— Месяц на боку, — сказал Иван. — Вишь, завалился рожками кверху. Ненастье будет.
— Красный закат к ветру, — возразил Осколов.
— Ну, пускай, — согласился Иван. — Слушай, ты промывку-то ведешь в Липовом Логу?
Осколов сразу насторожился. Нехорошее предчувствие охватило его:
— А что? Ну, веду…
— Так вот, ты с этим делом не связывайся, остеречь тебя хочу.
Иван взглянул ему в лицо, обдав теплым коричневым взглядом, и отвел глаза.
— То есть? Что ты хочешь сказать, Иван?.. Колеблешься? Зря-то ведь ты не придешь. Ну, боишься, что ли, кого? Ну, говори! — допрашивал Осколов тревожным шепотом.
— В общем, так выходит: обманули тебя заявщики. Только не спрашивай, как узнал. Не могу сказать.
— Как обманули? Я сам наблюдал, как шурфовку вели и промывку песка. Промышленное содержание золота!
Он еще пытался отбиваться, объяснять, но что-то говорило ему: да тут подвох — недаром Зотов, недаром собственные подозрения, правда ничем не подтверждавшиеся, но и не оставлявшие его.
— Во-во! А начнется добыча, и будут только з н а к и золота там, где шурфы показывали богатое с о д е р ж а н и е. Тут-то фокус и произойдет… А ты кто получаешься? Подумай-ка? Смекашь? Выходит, ты вредитель. Вот ты кто.
— А я при чем? — растерянно спросил он.
— Как это при чем? Вредитель и есть! Деньги в ксплотацию вколочены, а получен шиш. Кто ж ты есть? С кого спрос? Ты бывший управляющий, и заявщики были люди не бедные, ты их приголубил, и государство вместе обманули.
— В чем же фокус-то, Иван? Как же они меня провели?
— Да ты знаешь ли, кто они? Ведь с тобой дело-то имел подставник. А главные-то: один михрютка бывший да один горный инженер. Наколоть тебя хотят.
— А ты не врешь?.. Изобретательно… Ничтожества!
— Рабочих подкупили. Идет промывка на пробу, а они, слушай, курят и пепел на шихту стряхивают. Понял? А в махорке-то примесь золотая… Посорили, конечно, малость, да ведь оправдались затраты-то.
— Гениально… Сволочи!.. Слушай, ты врешь.
Александр Николаевич липко вспотел.
— Ты меня запугиваешь, запутываешь. Надо заявить. Я сам пойду заявлю.
— Заявить все можно, Александр Николаевич, — наставительно заметил Иван. — Доказать трудно. И зачем мне нужно тебя запугивать?
— Да… доказать… Кто мне поверит? Кто я? Что же делать? Как в тенетах!
— Уезжай! — жарко советовал в ухо Иван. — Не подтвердится добыча — искать не будут. А она точно не подтвердится. Ну, ошиблись, мол, пропала жила, в землю ушла. А можа, что другое к той поре откроют.
Они шептались, как сообщники, в нежной духоте, источаемой согревшимся за день цветом. Лицо Ивана тоже было тревожным и даже испуганным.

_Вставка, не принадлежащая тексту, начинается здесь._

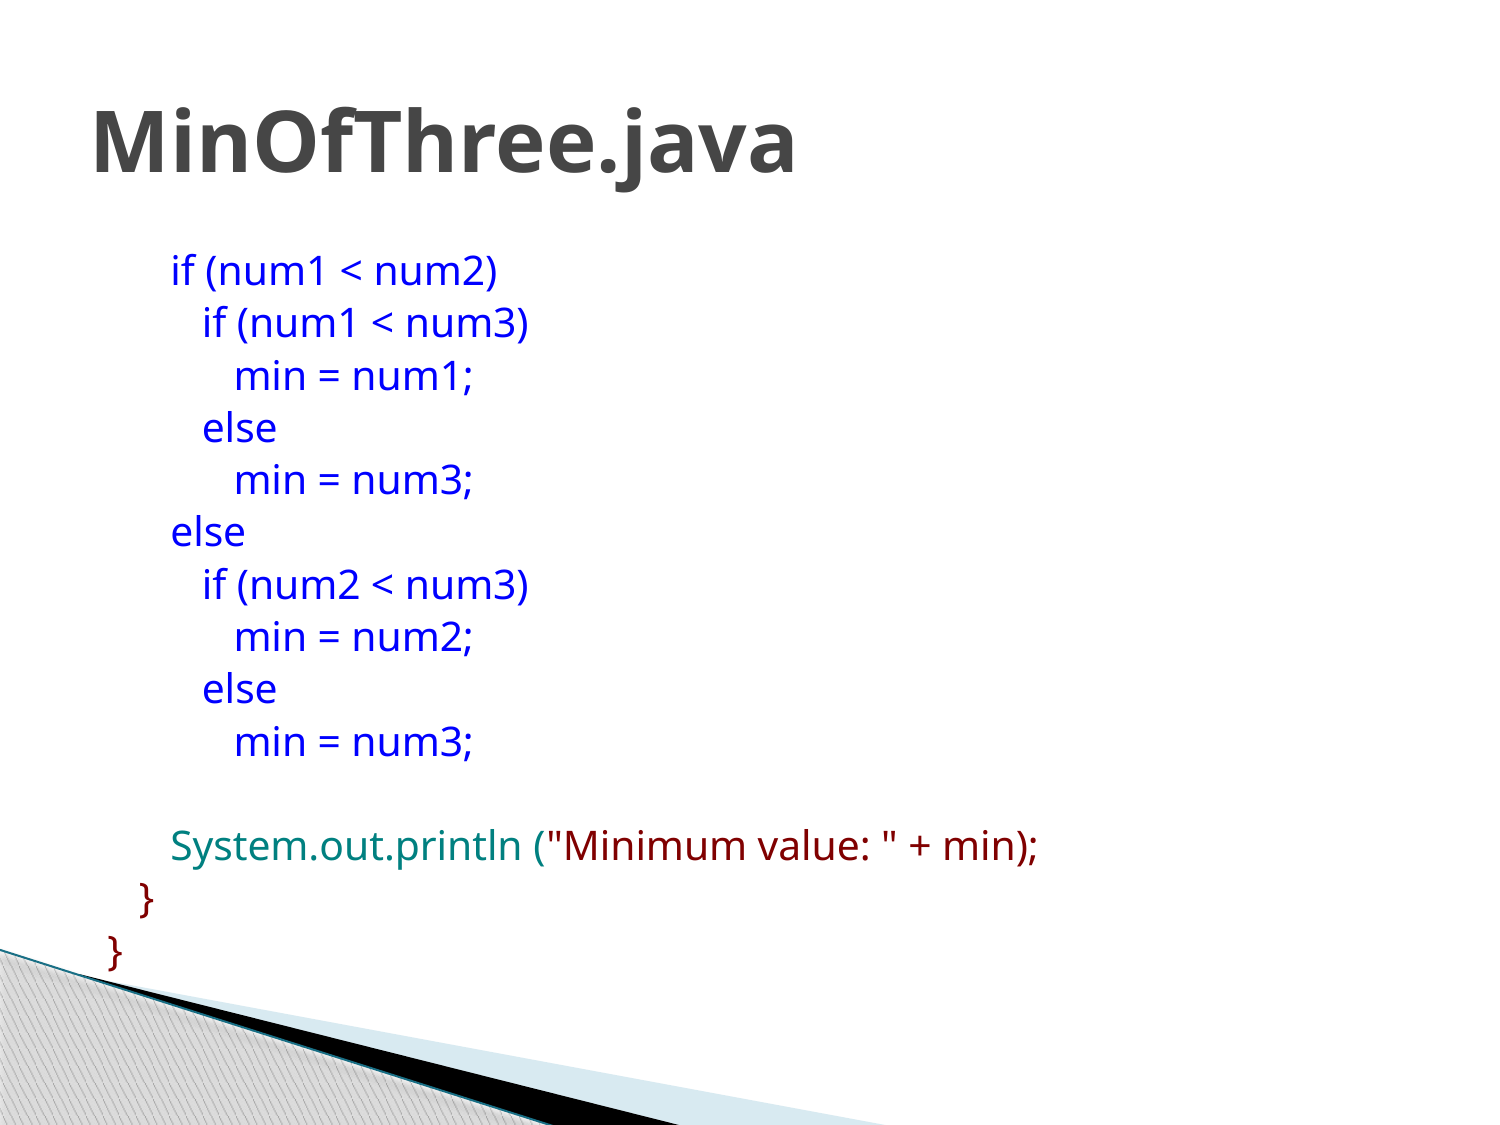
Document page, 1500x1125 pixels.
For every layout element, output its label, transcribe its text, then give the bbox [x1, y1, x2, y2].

title MinOfThree.java [75, 45, 1425, 233]
list if (num1 < num2) if (num1 < num3) min = num1; else min = num3; else if (num2 < num3) min = num2; else min = num3; System.out.println ("Minimum value: " + min); } } [75, 243, 1425, 986]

Сначала он думал, что ему повезло. Заявителя по Липовому Логу, мужика не в больших летах, но давно и вдумчиво пьющего, Иван сумел «усидеть», ублаготворить, разговорить так, что из того много чего полезло. Про какую-то артистку, нуждающуюся в туалетах, не раз было со слезой упомянуто, про гостиничную жизнь разорительную и роковое предназначение судьбы. Иван попервости думал секрет какой вызнать, может, сболтнет по-пьяному, почему ему так повезло, что месторождение нашел, но постепенно понял, что в горном искусстве человек этот вовсе не смыслит, а, скорее всего, держат его за шестерку чьи-то ловкие руки. Загорелся было руки эти за его за руки схватить, да, поразмыслив, отступился. Не им с Осколовым жуликов ловить. Сами замаранные. Лучше уж ускрестись по-тихому от такого дела.
И теперь, слушая, как бессвязно путается и не знает, что предпринять, Осколов, он еще раз убедился, что решение принял правильное.

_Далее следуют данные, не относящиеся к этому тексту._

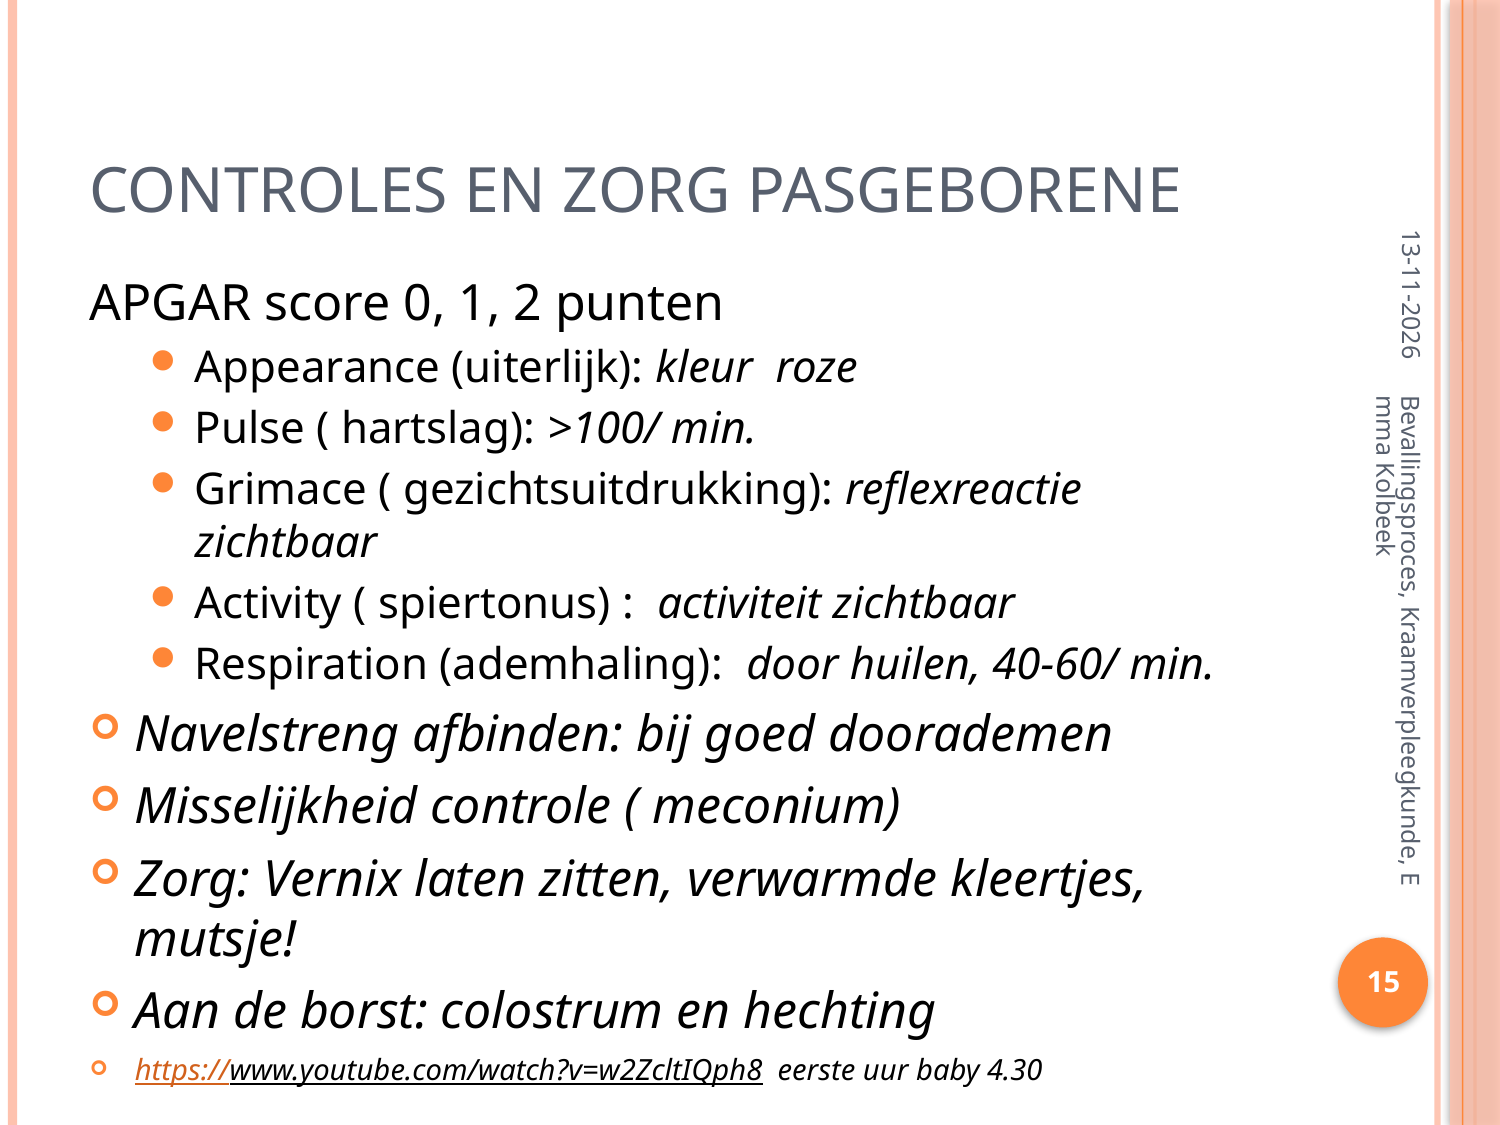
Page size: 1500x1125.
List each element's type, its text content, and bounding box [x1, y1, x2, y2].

footer Bevallingsproces, Kraamverpleegkunde, Emma Kolbeek [1379, 380, 1440, 906]
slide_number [1378, 43, 1442, 374]
slide_number 15 [1333, 940, 1434, 1027]
list APGAR score 0, 1, 2 punten Appearance (uiterlijk): kleur roze Pulse ( hartslag): >100/ min. Grimace ( gezichtsuitdrukking): reflexreactie zichtbaar Activity ( spiertonus) : activiteit zichtbaar Respiration (ademhaling): door huilen, 40-60/ min. Navelstreng afbinden: bij goed doorademen Misselijkheid controle ( meconium) Zorg: Vernix laten zitten, verwarmde kleertjes, mutsje! Aan de borst: colostrum en hechting https://www.youtube.com/watch?v=w2ZcltIQph8 eerste uur baby 4.30 [75, 262, 1300, 1125]
title Controles en zorg pasgeborene [75, 45, 1300, 233]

Десять дней между небом и землей непрерывно стоял дождь. Он был вечен. Свалявшиеся облака, зацепившись за вершины сопок, так и висели в нерешительности, куда им отправиться дальше. Синие космы стекали в распадки, стлались по полянам и вдоль дорог, скапливались в оврагах. Густой цвет диких яблонь и терновников белыми бесшумными взрывами вспухал на сопках среди освеженной дождем молодой зелени лиственниц.
Клубы цвета вздрагивали под сеющимися каплями, будто тысячи деловитых пчел лазили в их гуще, хотя пчел, конечно, не могло быть, и вся красота оставалась пустоцветом.
А как только прояснело, неслышный порыв ветра сорвал намокшие лепестки, и они устлали землю безжизненным вялым покровом. Казалось, внутренние судороги сотрясали деревья, и обвалы обожженного, съеденного туманом цвета снова и снова сваливались с них.
Настало утро разлуки, утро прощания, утро мудрости и печали.